**DOCUMENT SEGMENT**
* * * *

Voters approve key referenda in Florida, Michigan and Nevada

Voters arrive at the Old Stone School polling location as a light rain falls in Hillsboro, Va., on Election Day. (Bill Clark/CQ Roll Call)
Voters arrive at the Old Stone School polling location as a light rain falls in Hillsboro, Va., on Election Day. (Bill Clark/CQ Roll Call)

Voting rights activists are celebrating after voters in three states approved sweeping election reforms in Tuesday’s midterm elections.

Voters in Florida, Michigan and Nevada all passed major reforms to their states’ election systems, which will make voting easier and extend ballot access to millions of new voters.

Florida’s Amendment 4, approved by 64 percent of voters, will restore voting rights to more than 1 million residents convicted of certain felonies. About 10 percent of Florida adults will be newly eligible to vote, of which a disproportionate number are African-Americans.

Meanwhile, Nevada and Michigan both passed automatic voter registration measures Tuesday, meaning residents in future elections will be added to voting rolls when they obtain or renew a driver’s license or conduct other business with the state, unless they opt out. 

In Michigan, automatic voter registration passed as part of a broader package of reforms intended to make voting easier, including allowing residents to register on the day of an election, request absentee ballots without giving a reason and vote a straight-party ticket.

* * * *

**SOURCE MATERIAL**
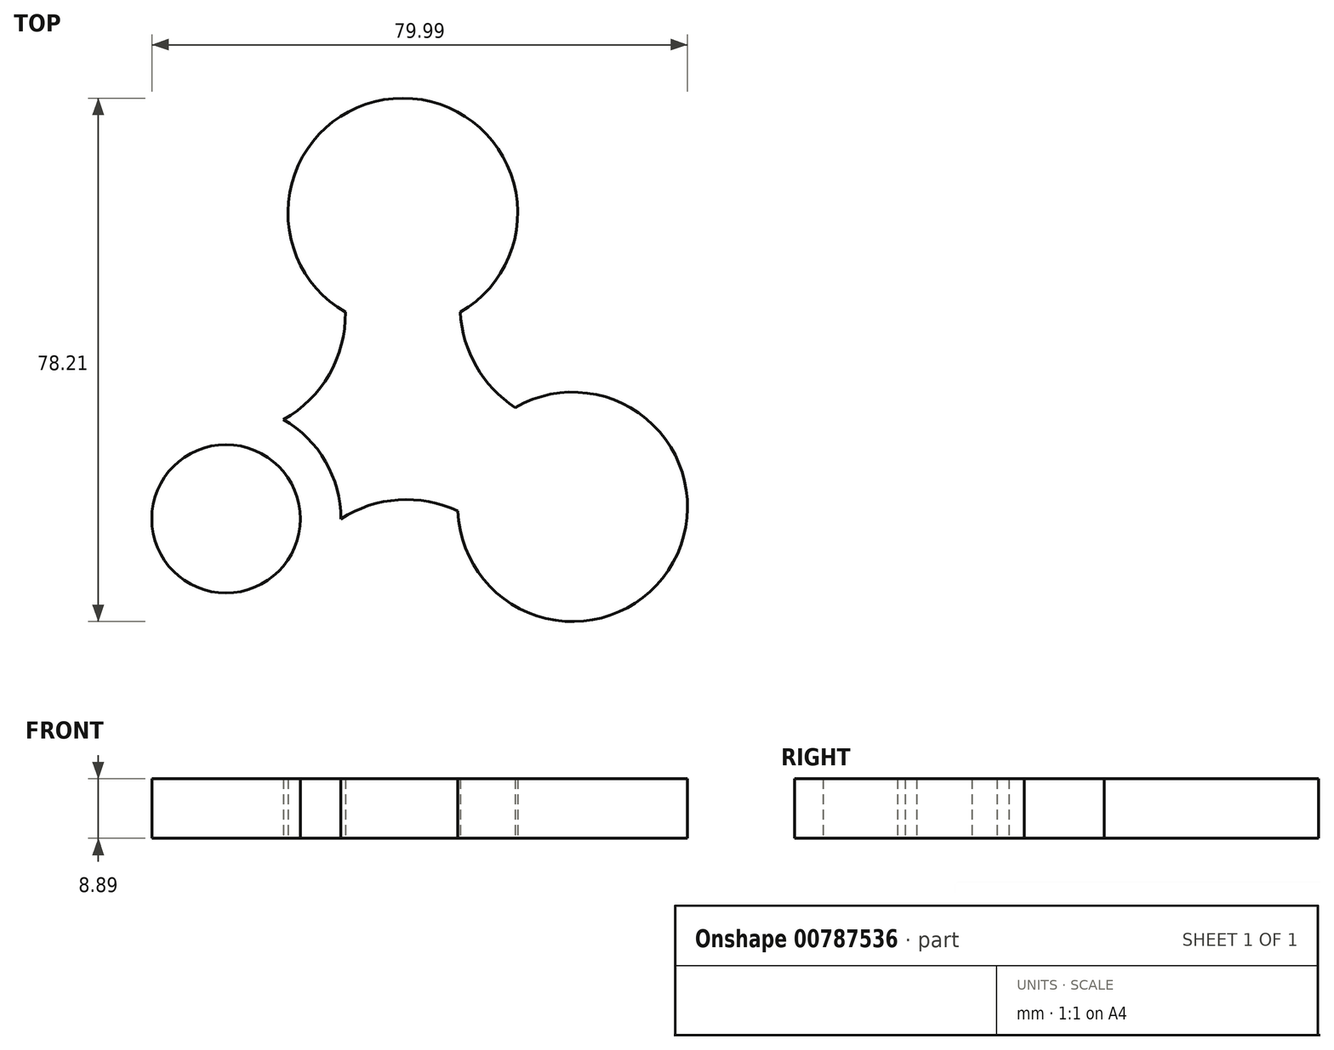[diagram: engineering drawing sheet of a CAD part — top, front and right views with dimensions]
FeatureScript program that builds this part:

* * * *

**TASK DIRECTIONS**
Copy the passage of the election reform article from "Florida’s Amendment 4, approved" up to and including "number are African-Americans.".

**RESPONSE TO THIS EXERCISE**
Florida’s Amendment 4, approved by 64 percent of voters, will restore voting rights to more than 1 million residents convicted of certain felonies. About 10 percent of Florida adults will be newly eligible to vote, of which a disproportionate number are African-Americans.